ReWOO and Chain-of-Abstraction both decouple reasoning from tool responses through different mechanisms—planning-before-execution and abstract placeholders respectively—eliminating quadratic prompt growth and sequential latency while maintaining reasoning quality.
Small models fine-tuned via DPO on correct and incorrect function-calling examples from a large teacher model achieve high accuracy on logical and mathematical tasks. DPO's explicit negative examples directly target the rigid output format failures where SFT alone underperforms.
Knowledge Graph of Thoughts (KGoT) achieves 29% improvement on GAIA Level 3 tasks using GPT-4o mini by externalizing reasoning into iteratively constructed KG triples. The approach improves transparency, reduces bias, and enables quality control over reasoning steps.

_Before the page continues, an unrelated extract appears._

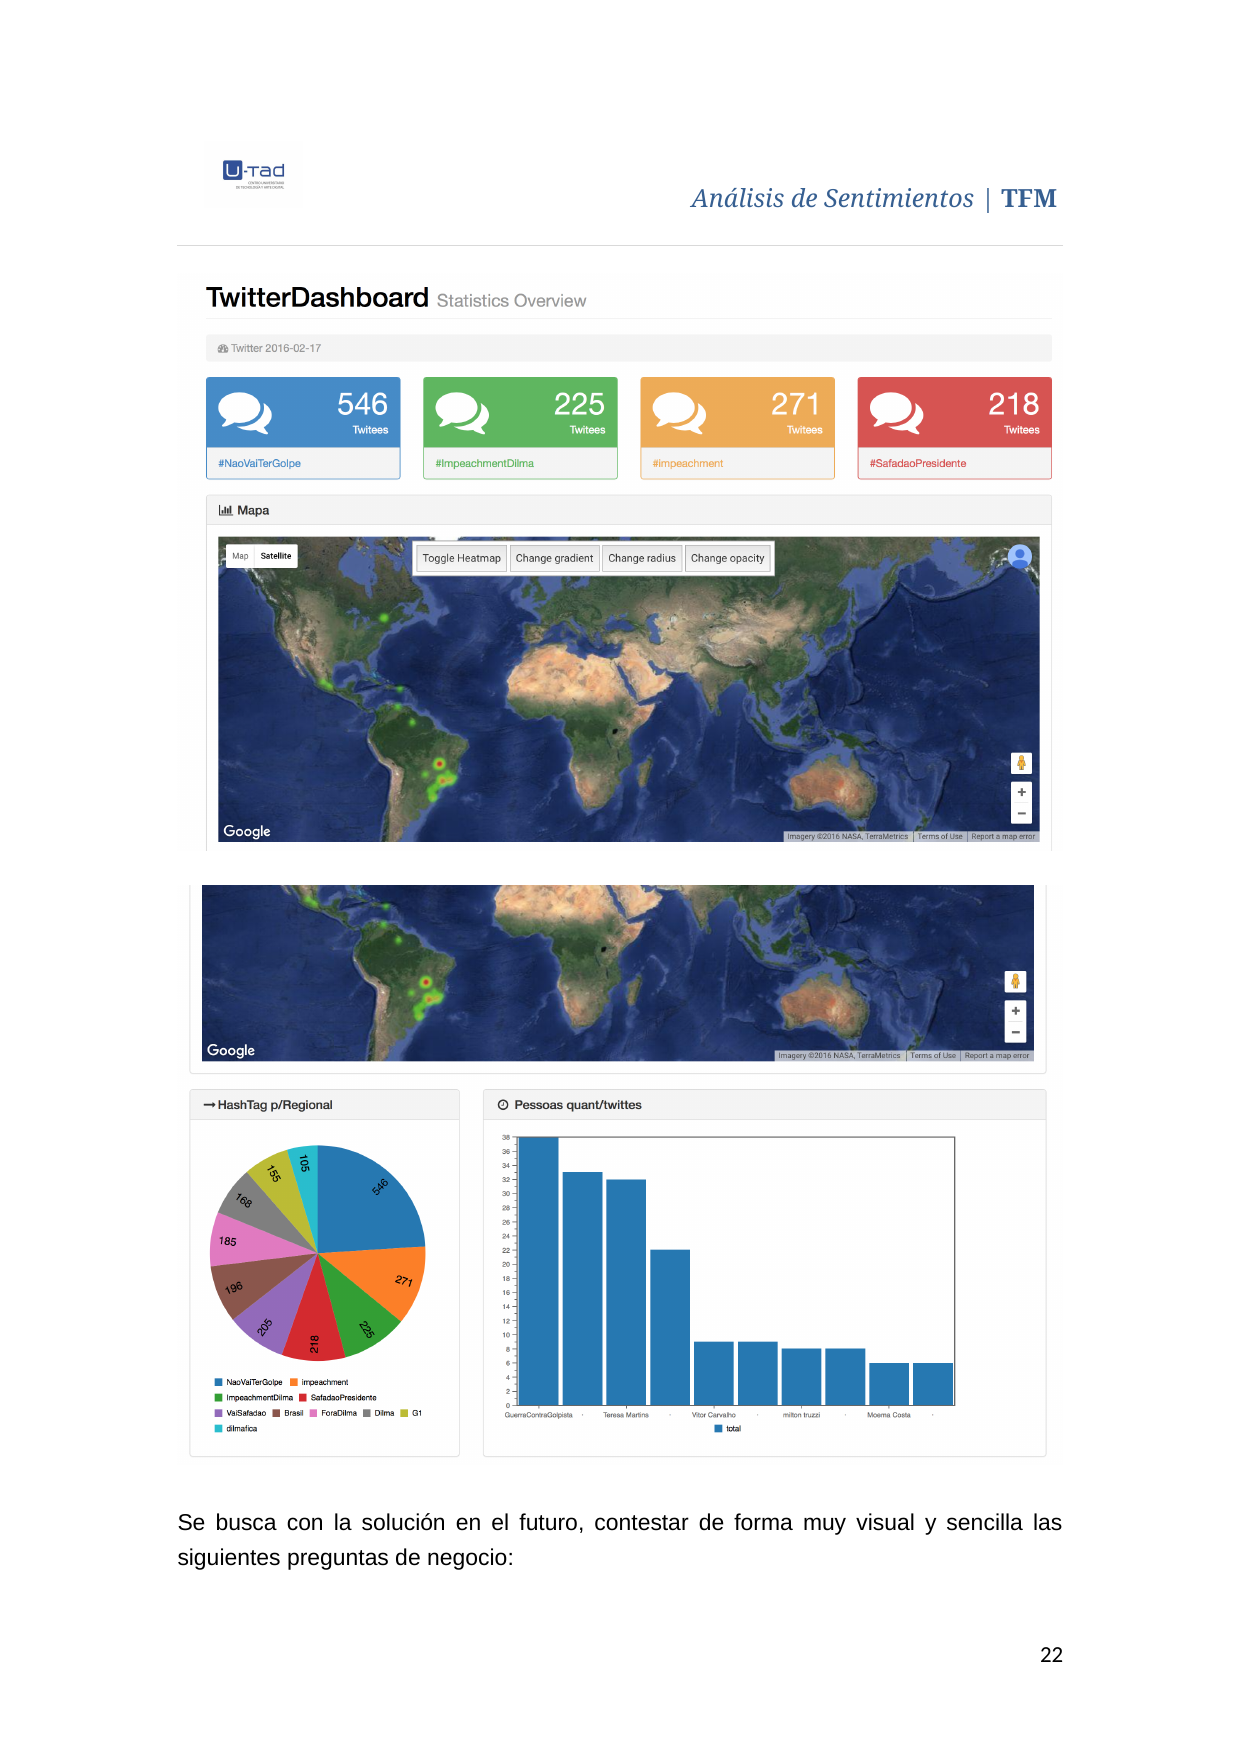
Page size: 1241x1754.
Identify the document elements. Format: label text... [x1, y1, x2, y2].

The Thread Inference Model demonstrates that reasoning structured as recursive subtask trees with rule-based KV cache pruning sustains accurate reasoning beyond context limits, even when manipulating 90% of the cache. This enables single models to replace multi-agent systems by handling full recursive reasoning internally.
Testing 19 models across 52 domains shows even advanced systems degrade documents by ~25% over extended relay tasks, with errors compounding silently without plateauing through 50 round-trips.
Across constrained-optimization tasks, LLMs converge to ~55–60% constraint satisfaction independent of architecture, parameter count, or training regime. Reasoning models do not systematically outperform standard models, suggesting a fundamental ceiling rather than a scaling gap.
Research shows LLMs cannot perform iterative procedures in latent space. They recognize optimization problems as template-similar and emit plausible-looking but incorrect values, a failure mode that persists across model scale and training approaches.